The foundation said as lockdown restrictions started to ease in many countries, poaching was on the rise again, increasing concerns that the devastation of local economies and widespread job losses caused by the pandemic could push more people into rhino poaching.

The foundation said that in Africa, the black rhino population increased slightly, to 5,630 from 5,500 in 2019.

“The species remains critically endangered and at a fraction of the 65,000 historical population level in 1970. Only about 2,300 remained in the early 1990s, and the population is forecast to continue to make small gains,” the foundation said.

The foundation said in some local areas, gains may be higher than expected. It said Zimbabwe’s Bubye Valley reported 13.8% population growth during the first six months of 2020.

Africa’s other species, the white rhino, has been facing declines over the past two years because of intensive poaching.

“The population is estimated to be hovering around 18,000 animals. Concerns remain that the species will continue to face declines this year.”

The foundation said 900 rhinos were killed by criminals in Africa in 2018, nearly one every 10 hours.

SA recently reported that poaching dropped from 319 animals in the first half of 2019 to 166 in the first half of 2020.

“The two species of African rhinos and other wildlife that reside in game reserves are dependent on protection and monitoring personnel for their continued safety,” said the foundation's executive director Nina Fascione.

She said state reserves had maintained salaries for rangers, but cut many critical operational expenses, including fuel purchases and overtime pay.

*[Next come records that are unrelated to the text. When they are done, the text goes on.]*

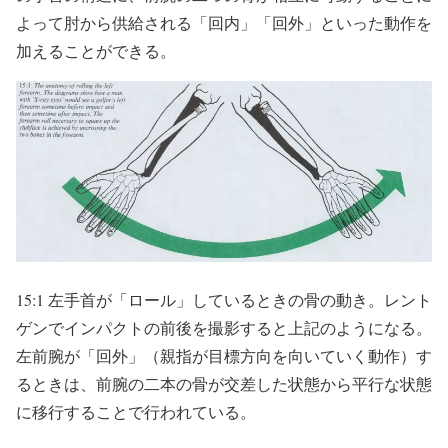
よって肘から供給される「回内」「回外」といった動作を
加えることができる。
15:1 左手首が「ロール」しているときの骨の動き。レント
ゲンでインパクトの前後を撮影すると上記のようになる。
左前腕が「回外」（親指が目標方向を向いていく動作）す
るときは、前腕の二本の骨が交差した状態から平行な状態
に移行することで行われている。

“Private reserves are dependent on tourism income and have had to make tough budget decisions. There is a growing fear that entire ranger teams may become ill or be forced to quarantine due to exposure to the coronavirus, removing essential staff from the field,” Fascione said, adding that as poaching increased, it was critical that protection and monitoring activities were maintained.

The foundation said in Indonesia, fewer than 80 Sumatran rhinos remain. It said the species was likely the most endangered large mammal on earth, with declines of more than 70% in the past 30 years.

Indonesia’s other species, the Javan rhino, made a small gain to 72 from 68 the previous year. Javan rhinos are found only in Indonesia’s Ujung Kulon National Park, where they are heavily protected. There has been no poaching in Ujung Kulon in more than 20 years.